California continues to ratchet up its climate control strategy to cut greenhouse gas emissions. The California Air Resources Board (CARB) will reveal a revamped version of its climate plan that includes even more stringent requirements.
“The California Air Resources Board today (November 16) unveiled a new version of its highly-anticipated strategy for battling climate change, setting more ambitious targets for cutting greenhouse gases and scaling up controversial projects that capture carbon,” Cal Matters noted in a blog post.
A mid-December CARB meeting will determine whether the state will adopt the stricter plan, building upon the state’s already-stringent emissions requirements. If adopted, it could be a template for other states to follow as the country continues to address climate change.
“If adopted by the air board at its Dec. 15 meeting, the plan would radically reshape California’s economy, alter how Californians’ vehicles, buildings and appliances are powered, and ultimately serve as a blueprint for other states and countries to follow,” the blog added further.
“Failure is not an option,” said Air Board Chair Liane Randolph. “There is too much at stake and we need to move as fast and as far as we can to lessen the worst impacts of climate change and leave future generations a livable and healthy California.”
Capitalize on a California’s Push for Carbon Reduction
With California aggressively pushing to reduce its carbon output, investors will want to look at state-specific opportunities that can capitalize on this initiative. One such opportunity to consider is the KraneShares California Carbon Allowance ETF (KCCA), which provides targeted exposure to the California Carbon Allowances (CCA) cap-and-trade carbon allowance program.

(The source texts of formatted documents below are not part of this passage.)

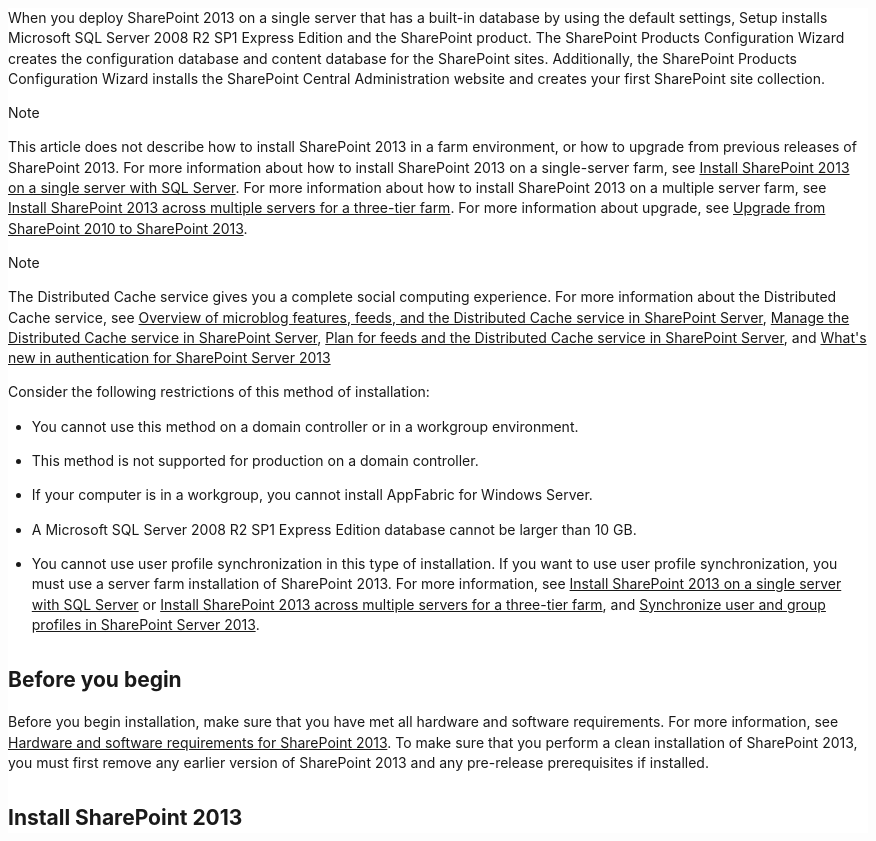 When you deploy SharePoint 2013 on a single server that has a built-in database by using the default settings, Setup installs Microsoft SQL Server 2008 R2 SP1 Express Edition and the SharePoint product. The SharePoint Products Configuration Wizard creates the configuration database and content database for the SharePoint sites. Additionally, the SharePoint Products Configuration Wizard installs the SharePoint Central Administration website and creates your first SharePoint site collection.
  
> [!NOTE]
> This article does not describe how to install SharePoint 2013 in a farm environment, or how to upgrade from previous releases of SharePoint 2013. For more information about how to install SharePoint 2013 on a single-server farm, see [Install SharePoint 2013 on a single server with SQL Server](single-server-with-sql-server.md). For more information about how to install SharePoint 2013 on a multiple server farm, see [Install SharePoint 2013 across multiple servers for a three-tier farm](multiple-servers-for-a-three-tier-farm.md). For more information about upgrade, see [Upgrade from SharePoint 2010 to SharePoint 2013](../upgrade-and-update/upgrade-from-sharepoint-2010-to-sharepoint-2013.md). 
  
> [!NOTE]
> The Distributed Cache service gives you a complete social computing experience. For more information about the Distributed Cache service, see [Overview of microblog features, feeds, and the Distributed Cache service in SharePoint Server](http://technet.microsoft.com/library/9f928134-dec3-4750-8b99-1191716334b4%28Office.14%29.aspx), [Manage the Distributed Cache service in SharePoint Server](../administration/manage-the-distributed-cache-service.md), [Plan for feeds and the Distributed Cache service in SharePoint Server](../administration/plan-for-feeds-and-the-distributed-cache-service.md), and [What's new in authentication for SharePoint Server 2013](http://technet.microsoft.com/library/d4f4d7c7-916f-40b3-a5d8-bf290353bcf7%28Office.14%29.aspx)
  
Consider the following restrictions of this method of installation:
  
- You cannot use this method on a domain controller or in a workgroup environment.
    
- This method is not supported for production on a domain controller.
    
- If your computer is in a workgroup, you cannot install AppFabric for Windows Server.
    
- A Microsoft SQL Server 2008 R2 SP1 Express Edition database cannot be larger than 10 GB.
    
- You cannot use user profile synchronization in this type of installation. If you want to use user profile synchronization, you must use a server farm installation of SharePoint 2013. For more information, see [Install SharePoint 2013 on a single server with SQL Server](single-server-with-sql-server.md) or [Install SharePoint 2013 across multiple servers for a three-tier farm](multiple-servers-for-a-three-tier-farm.md), and [Synchronize user and group profiles in SharePoint Server 2013](../administration/configure-profile-synchronization.md).
    
## Before you begin
<a name="section2"> </a>

Before you begin installation, make sure that you have met all hardware and software requirements. For more information, see [Hardware and software requirements for SharePoint 2013](hardware-and-software-requirements-0.md). To make sure that you perform a clean installation of SharePoint 2013, you must first remove any earlier version of SharePoint 2013 and any pre-release prerequisites if installed.
  
## Install SharePoint 2013
<a name="section3"> </a>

KCCA is benchmarked to the IHS Markit Carbon CCA Index, which tracks the frequently traded CCA futures contracts. The fund is a part of the KraneShares suite of carbon ETFs and provides exposure to an investment vehicle that capitalizes on the price of carbon and hedges risk while supporting goals aligned with environmental, social, and governance (ESG) initiatives.
The index measures a portfolio of futures contracts on carbon credits issued by the CCA and only includes futures with a maturity in December in the next year or two while using a wholly owned subsidiary in the Cayman Islands to prevent investors from needing a K-1 for tax purposes. Furthermore, CCA provides investors with portfolio diversification with exposure to assets that don’t typically correlate to the broader stock market.